Categorized | General Interest

Wall Street Wants To Burn Down Your House

Wall Street loves a disaster. The more chaos, the better–because, no matter what happens to regular people, chaos can mean lots of profits. That is why the deep reform we need in the way the financial world works is so important–and why Wall Street is fighting so hard to stop it.

  This past Friday, there was a very illuminating column in the Financial Times by James Rickards who wrote:

We have given Wall Street huge incentives to burn down your house.

  Rickards’ article used Greece’s financial woes as the example for the way Wall Street makes money. Start by understanding Rickards’ perspective: he is the former general counsel of Long-Term Capital Management–which was, in some sense, a canary in the coal mine to what we went through in 2008. In 1998, LTCM got into huge trouble and caused a financial panic that financial and political leaders believed might cause a worldwide collapse. Sound familiar?

  The short version: LTCM was a hedge fund that used complex mathematical formulas to make profits on trading i.e., they actually made nothing real but pocketed profits based on financial alchemy–with a system that was entirely based on huge leverage. That is, debt and guesswork. LTCM did all this with a message that its arcane and complex trading system would make money like a "vacuum sucking up nickels that no one else could see."

  There are two important points here. First, LTCM had to be bailed out by…the Federal Reserve Bank, which did nothing to stop the very risk trading in advance. Second, there was, then, no substantial change in the way Wall Street did its business. Had there been real reform, we might have avoided 2008.

  Why? Rickards explains, using Greece as the current example:

Now the piñata party begins. Banks grab their sticks and start pounding thinly traded Greek bonds and pushing out the spread between Greek and the benchmark German CDS price. Step two is a call on the pension funds to put up more margin, or security, as the price has moved in favour of the buyer. The margin money is shovelled to the hedge funds, which enjoy the cash and paper profits and the 20 per cent performance fees that follow. How convenient when this happens in December in time for the annual accounts, as was recently the case. This dynamic of pushing out spreads and calling in margin is the same one that played out at Long-Term Capital Management in 1998 and AIG in 2008 and it is happening again, this time in Europe.
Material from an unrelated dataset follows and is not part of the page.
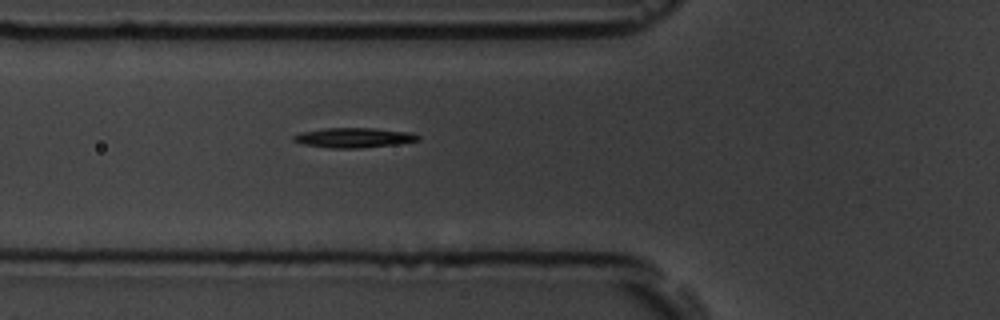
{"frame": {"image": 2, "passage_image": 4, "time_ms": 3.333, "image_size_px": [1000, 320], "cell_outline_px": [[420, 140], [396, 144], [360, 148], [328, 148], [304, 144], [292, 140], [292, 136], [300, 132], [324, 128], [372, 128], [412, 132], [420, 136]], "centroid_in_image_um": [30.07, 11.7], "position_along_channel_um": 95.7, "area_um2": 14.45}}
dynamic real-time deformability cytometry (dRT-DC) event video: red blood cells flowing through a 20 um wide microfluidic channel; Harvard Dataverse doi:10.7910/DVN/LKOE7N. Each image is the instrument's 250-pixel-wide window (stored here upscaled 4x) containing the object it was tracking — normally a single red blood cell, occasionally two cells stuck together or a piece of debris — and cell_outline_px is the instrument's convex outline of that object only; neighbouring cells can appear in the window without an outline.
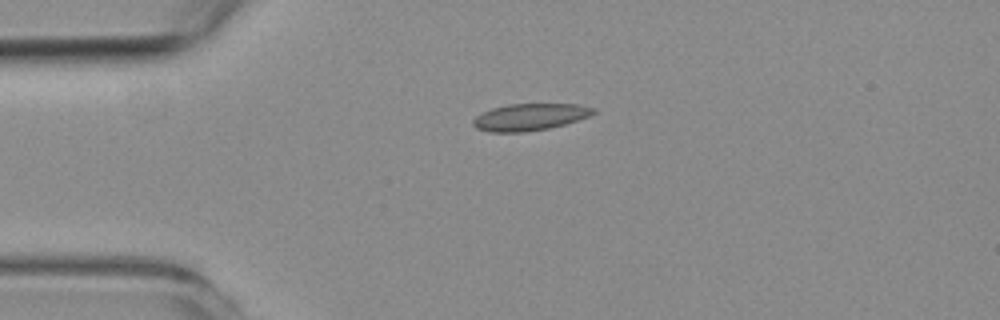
{"species": "common noctule bat (a hibernating species)", "species_latin": "Nyctalus noctula", "temperature_condition": "room temperature", "stored_images_in_passage": 43, "camera_frame_rate_fps": 3000, "um_per_image_px": 0.085, "animal": {"sex": "female", "body_mass_g": 19.3, "forearm_length_mm": 54.1}, "frame": {"image": 1, "passage_image": 1, "time_ms": 0.0, "image_size_px": [1000, 320], "cell_outline_px": [[596, 112], [588, 116], [564, 124], [548, 128], [524, 132], [488, 132], [476, 128], [472, 124], [472, 120], [476, 116], [492, 108], [508, 104], [576, 104], [596, 108]], "centroid_in_image_um": [45.01, 9.94], "position_along_channel_um": 40.0, "area_um2": 18.73}}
Eventually the money flow will be reversed, when a bail-out is announced, but in the meantime pension funds earn premium, banks earn spreads, hedge funds earn fees and everyone’s a winner – except the hapless hedge fund investors, who suffer the fees on fleeting performance, and the unfortunate inhabitants of the piñata. What does any of this have to do with Greece? Very little. It is not much more than a floating craps game in an alley off Wall Street.[emphasis added]

  Bottom line: some people make lots of money, whether trading helps fund something positive or, more important, when everything starts to unravel.

  And that’s what we need to keep in mind when we are contemplating changing the rules of the game. The greed driving Wall Street is fueled by a system that rewards a very small elite–whether they do the right thing or whether they do the wrong thing. Making a profit on Wall Street has almost nothing to do with the question about whether the people are better off.

  Politicians understand that people are angry about the robbing of America. Some of the response has been quite cynical and even comical.

  Wall Street clearly understand its objectives and interests. For that reason, it is pouring tens of millions of dollars into the pockets of politicians and lobbying to defeat any reform–including a concerted attack on the Consumer Financial Protection Agency that the president has proposed.

  The question for us: will we see this clearly? Will we vote and act for real change, not phony change?